METHOD: The study was designed as cross-sectional, descriptive and observational.
The subjects included singleton growth-restricted premature infants (n=80), without
congenital abnormalities and their mothers (n=80). Anthropometric data [weight,
height, mid-upper arm circumference (MUAC) and triceps skinfold thickness (TSF)]

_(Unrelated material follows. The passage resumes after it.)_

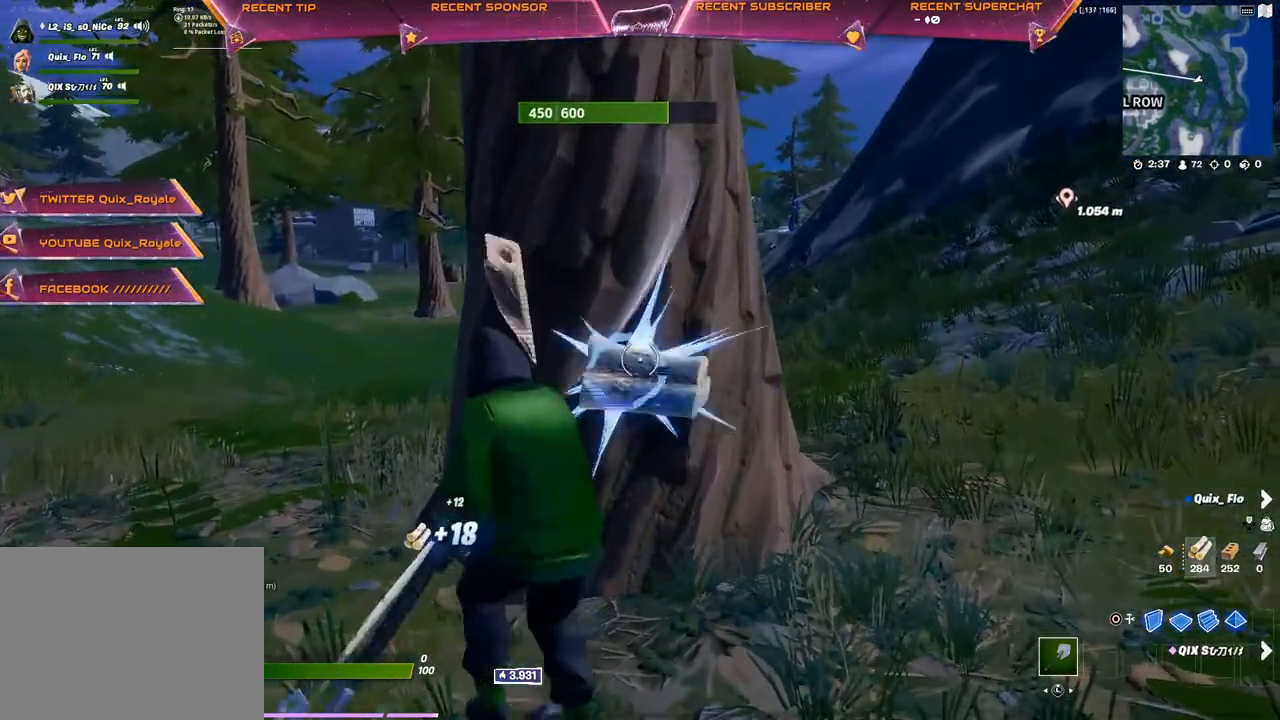
{"buttons": ["R2"], "left_stick": "down-right", "right_stick": "center", "events": [[17, "left_stick", "left"], [183, "left_stick", "center"], [267, "left_stick", "down-right"]]}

were collected from these mothers three to four days post-partum. Infant birth weights
were recorded at birth, while the lengths and head circumferences were recorded
within 2 days post-partum. Additional information, such as birth spacing, maternal
age, smoking habits and alcohol use, was collected by personal interview and blood
pressure data and HIV status was obtained from medical records. Data capturing and
descriptive statistics were done using Microsoft Excel and comparative analytical
statistics were performed with the Statistical Package for the Social Sciences (SPSS),
version 12.0.
RESULTS: The study demonstrated a high prevalence (69%) of infants born with a
birth weight <3rd percentile. In the sample, 81% of the mothers were aged 17-34 years
and most (93%) had their children 18 months or longer apart. Malnutrition prevalence
was moderate. In 58% of the mothers the BMI was normal (18.5-24.9 kg/m2) and in
47% the upper arm muscle area (UAMA) was between the 10th-85th percentile. Grade
III overweight occurred in 3% and TSF ≤5th percentile occurred in 35% of the
mothers. About half (51%) of the mothers in the sample population had hypertension
during the second trimester of pregnancy. Smoking and alcohol use during pregnancy
was rare (1% and 6% respectively) and the prevalence of HIV infection in the mothers
was 26%. The prevalence (16%) of Grade II overweight among the mothers of
symmetric growth-restricted (SGR) infants was higher than among the mothers of asymmetric growth-restricted (AGR) infants (7%). Of the hypertensive mothers, 55%
had infants with SGR compared to 45% with AGR (p=0.47). Although rare, smoking
occurred only in mothers with AGR infants (3%). No significant differences were
found between the smoking and non-smoking group (p=0.21). Although the use of
alcohol was more prevalent at 6% in mothers with SGA infants and 7% in mothers
with AGR infants, no significant associations were found (p=0.95). Although not
significant (p=0.76), there was a higher prevalence of HIV infection in mothers with
SGR infants at 29%, compared to 23% of mothers of AGR infants.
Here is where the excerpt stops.